All this is a reminder that activities which contribute most to quality of life and social cohesion also predominantly involve low-waged work. That’s life, but it’s also a reminder that principled Conservatism should include as much help as possible for small businesses, start-ups, the self-employed, and the flourishing of town centres. The Living Wage is nifty politics, Chancellor, but there’s a lot more work to be done.
Uneasy about oil
‘Biggest slump in non-Opec oil production for 20 years.’ ‘Low oil prices throw North Sea oil into crisis.’ ‘Opec has victory in its sights in oil price war with US shale.’ Those headlines from the weekend press should make us all feel uneasy, even as we enjoy the short-term benefits of Brent Crude trading below $50 a barrel. I would venture to say that ‘victory for Opec’ (led by Saudi Arabia and including Iran, Iraq, the Emirates, Algeria, Venezuela and Nigeria) is never a good thing: it means the western world held to ransom by autocrats and rogues.
The current situation is not all the result of Opec’s tactical refusal to cut production, however. It also reflects market concern at falling Chinese demand, and nervousness over impending US interest rate rises. But an oil price that’s uneconomic for non-Opec producers is ultimately a bad thing in itself. It makes non-Opec Russia a pricklier operator in world affairs. By pushing parts of the US shale extraction industry towards bankruptcy, it not only threatens US growth but knocks out investment in new US wells — as well as indirectly blighting fracking in the UK, whose opponents can add financial non-viability to their litany of objections. In the North Sea, a new report by Oil & Gas UK predicts that at current price levels, capital spending on exploration for new reserves could be cut by two thirds, despite recent tax incentives designed to extend the life of our most important national energy asset.

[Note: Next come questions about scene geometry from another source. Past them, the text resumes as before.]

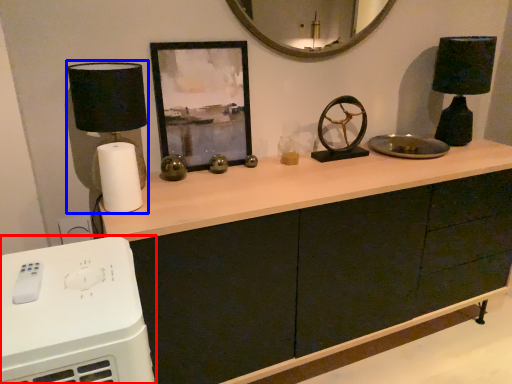
Question: Which of the following is the closest to the observer, home appliance (highlighted by a red box) or table lamp (highlighted by a blue box)?

Choices:
 (A) home appliance
 (B) table lamp

Answer: (A)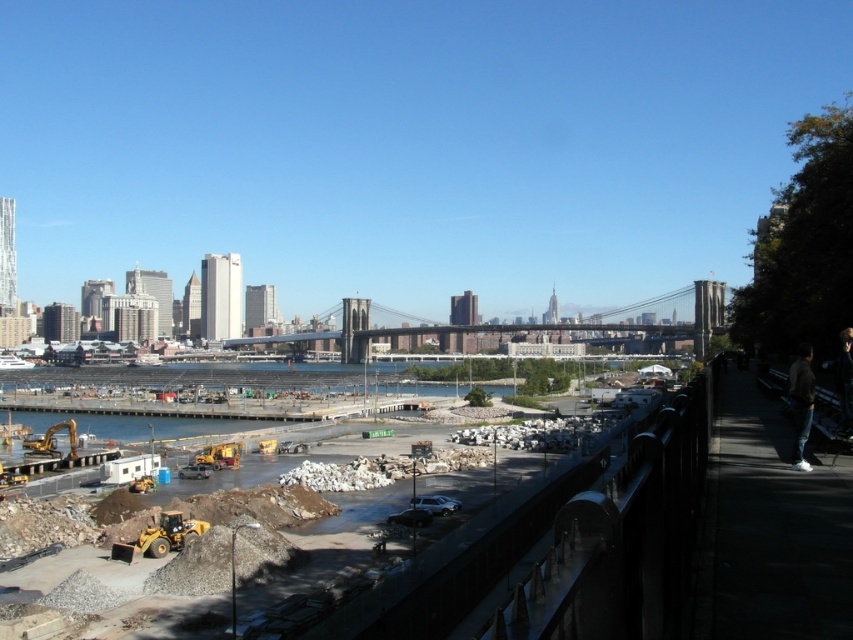
You are an architect observing the cityscape and need to determine the spatial relationship between the metallic gray bridge at center and the dark gray hoodie at right. Which object is closer to you?

The metallic gray bridge at center is closer to you than the dark gray hoodie at right because it is positioned further to the viewer.

You are a drone operator tasked with capturing aerial footage of the metallic gray bridge at center. Your drone has a maximum flight range of 350 meters. Based on the scene, can your drone safely reach the bridge without exceeding its range?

Some pundits argue the oil price slump is strictly temporary. Hidden among those headlines is an ad for a venture called Black Gold Resources that says ‘$80 Oil by Christmas: Don’t be Fooled by the Mainstream Media’. Maybe; but every month that goes by defers sine die another flow of energy from a source a lot safer than the turbulent Middle East. And that’s a worry.
A decade hence
‘Any Other Business’ has just passed its tenth birthday. The first of these columns mused on corruption in New Orleans (then living through the anarchic first fortnight after Hurricane Katrina) and protectionism in France. It also contained at least two jokes that still make me smile, but no economic predictions. I’m glad about that, because they would surely have been wrong: despite my habitual sharp eye for bankers’ excesses, and some early glimpses of the mad explosion of City derivatives market, I had no idea in October 2005 that the worst financial crisis of my lifetime was three years away.
Likewise, I confess I have no real idea where we might be a decade hence. I don’t know whether we’ll be in or out of the EU, richer or poorer, at war, at peace or still part of a United Kingdom; whether Tesco, BP, BT, Barclays and other corporate stalwarts of this column will still exist; or whether the prime minister will be Boris, Chuka, George, Sajid, Theresa, Tristram or some raging Corbynista we haven’t even heard of yet.
And no one else can tell you any of that either. So the wisest advice a responsible pundit can offer is that we should strive at all times to be resilient and prepared for shocks — personally, corporately and nationally. In that context, and combined with my observations about oil above, another headline this weekend did give one firm inkling of what’s ahead: ‘Rapid pace of plant closures puts power grid at risk, experts warn’. It doesn’t take supernatural forward vision to predict that energy supply will be a huge problem by 2025. If I’m still here — which I certainly don’t predict — it will give me no pleasure to be proved right.